What you have to do: Determine how many lines of the records include "address", and answer with the number alone.

Segment Open

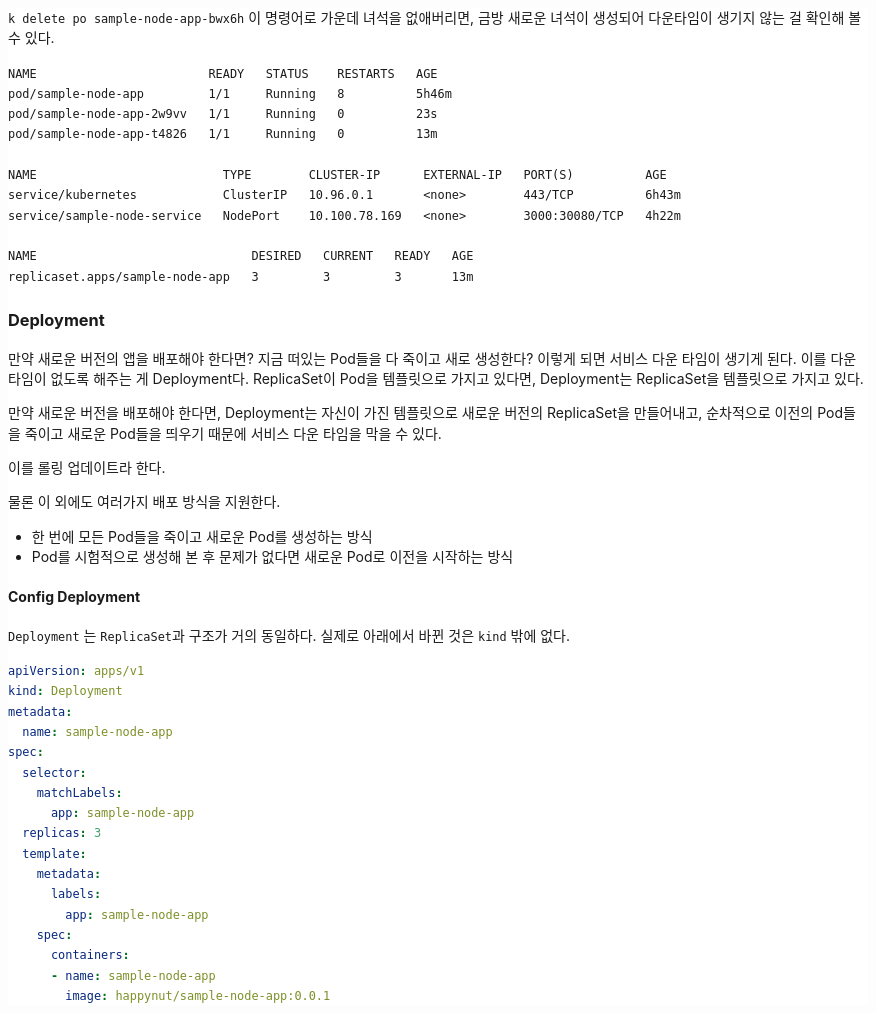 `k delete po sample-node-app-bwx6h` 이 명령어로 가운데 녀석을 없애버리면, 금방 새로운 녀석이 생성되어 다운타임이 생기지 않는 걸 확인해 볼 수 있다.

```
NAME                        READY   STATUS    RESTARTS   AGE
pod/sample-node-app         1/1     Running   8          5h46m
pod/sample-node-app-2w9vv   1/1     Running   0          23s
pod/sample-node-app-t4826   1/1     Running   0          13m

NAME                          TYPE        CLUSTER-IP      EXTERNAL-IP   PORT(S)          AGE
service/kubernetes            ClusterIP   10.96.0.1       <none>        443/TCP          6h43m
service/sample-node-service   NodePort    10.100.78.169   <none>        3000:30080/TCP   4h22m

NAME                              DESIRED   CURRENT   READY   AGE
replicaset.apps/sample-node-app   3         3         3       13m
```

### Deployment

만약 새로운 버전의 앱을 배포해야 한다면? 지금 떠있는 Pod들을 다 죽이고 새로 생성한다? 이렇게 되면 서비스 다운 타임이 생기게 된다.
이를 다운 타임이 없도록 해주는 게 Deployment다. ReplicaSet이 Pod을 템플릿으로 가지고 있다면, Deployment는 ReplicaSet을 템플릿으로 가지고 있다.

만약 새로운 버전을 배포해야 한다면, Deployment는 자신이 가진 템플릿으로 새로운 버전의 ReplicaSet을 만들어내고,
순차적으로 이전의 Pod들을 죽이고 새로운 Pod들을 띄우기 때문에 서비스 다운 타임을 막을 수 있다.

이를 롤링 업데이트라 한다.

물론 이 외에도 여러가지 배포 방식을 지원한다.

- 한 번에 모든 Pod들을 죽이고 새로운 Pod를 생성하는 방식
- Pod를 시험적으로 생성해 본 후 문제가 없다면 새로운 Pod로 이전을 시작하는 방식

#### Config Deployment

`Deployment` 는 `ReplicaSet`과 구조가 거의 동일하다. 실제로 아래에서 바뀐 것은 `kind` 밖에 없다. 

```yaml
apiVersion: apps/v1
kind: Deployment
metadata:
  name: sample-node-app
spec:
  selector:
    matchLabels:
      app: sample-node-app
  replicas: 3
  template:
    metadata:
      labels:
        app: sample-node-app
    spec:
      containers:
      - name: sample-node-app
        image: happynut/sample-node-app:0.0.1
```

Segment Closed
Segment Open

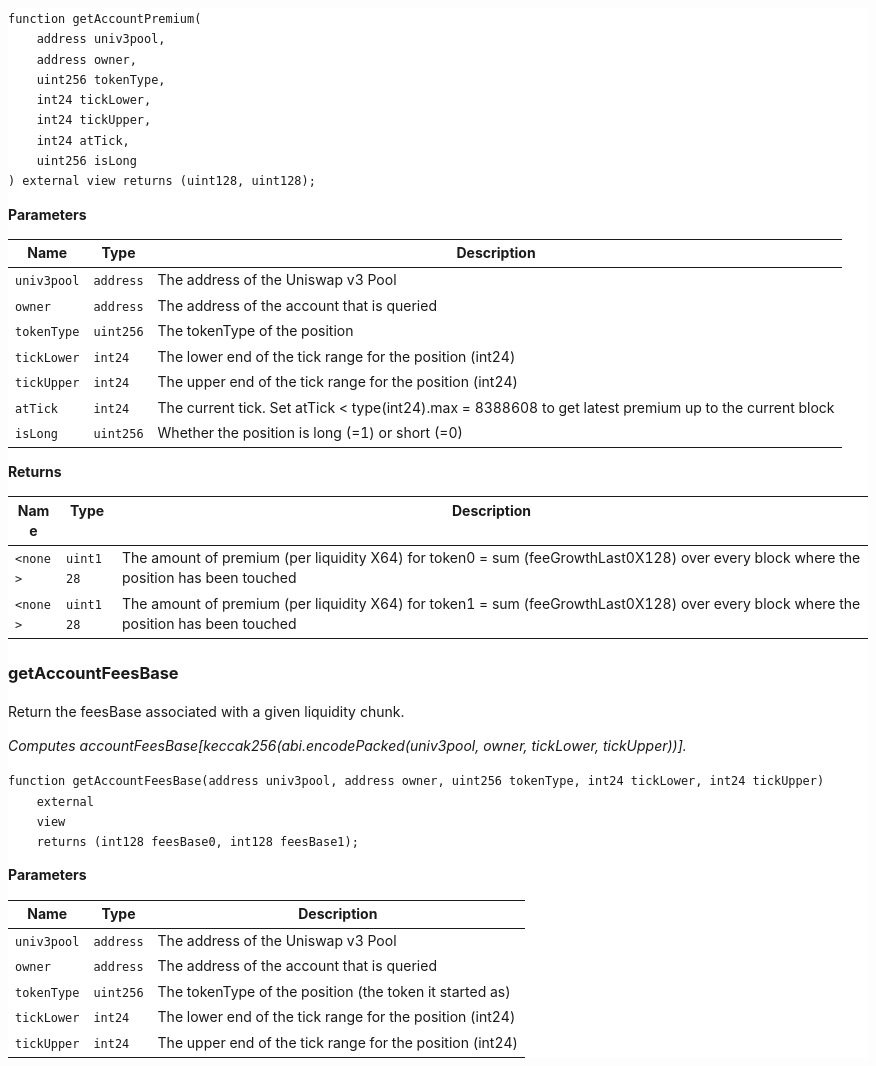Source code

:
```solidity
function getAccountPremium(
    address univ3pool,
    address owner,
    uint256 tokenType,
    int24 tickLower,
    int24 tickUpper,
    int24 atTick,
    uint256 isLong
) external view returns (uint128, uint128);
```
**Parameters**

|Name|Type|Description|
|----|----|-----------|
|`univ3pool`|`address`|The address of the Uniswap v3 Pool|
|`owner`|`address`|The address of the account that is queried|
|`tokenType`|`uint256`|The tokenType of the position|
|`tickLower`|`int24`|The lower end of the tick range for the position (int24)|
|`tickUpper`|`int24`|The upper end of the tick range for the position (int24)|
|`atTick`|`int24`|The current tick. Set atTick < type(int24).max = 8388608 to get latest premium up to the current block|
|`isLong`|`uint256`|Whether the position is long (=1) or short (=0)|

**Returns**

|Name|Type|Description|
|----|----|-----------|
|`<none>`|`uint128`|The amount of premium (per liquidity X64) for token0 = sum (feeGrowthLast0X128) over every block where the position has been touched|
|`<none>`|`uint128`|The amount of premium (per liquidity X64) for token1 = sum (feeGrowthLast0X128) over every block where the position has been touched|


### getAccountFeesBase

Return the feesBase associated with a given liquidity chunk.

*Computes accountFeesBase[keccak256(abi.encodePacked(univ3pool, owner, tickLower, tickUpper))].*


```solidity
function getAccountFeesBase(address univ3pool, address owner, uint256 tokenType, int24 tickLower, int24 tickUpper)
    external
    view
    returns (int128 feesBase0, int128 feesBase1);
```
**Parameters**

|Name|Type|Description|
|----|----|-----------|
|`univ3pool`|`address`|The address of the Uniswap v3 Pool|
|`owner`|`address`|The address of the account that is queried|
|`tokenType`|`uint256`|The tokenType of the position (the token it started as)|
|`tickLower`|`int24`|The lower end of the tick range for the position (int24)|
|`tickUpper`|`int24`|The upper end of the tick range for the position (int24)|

Segment Closed

Response: 7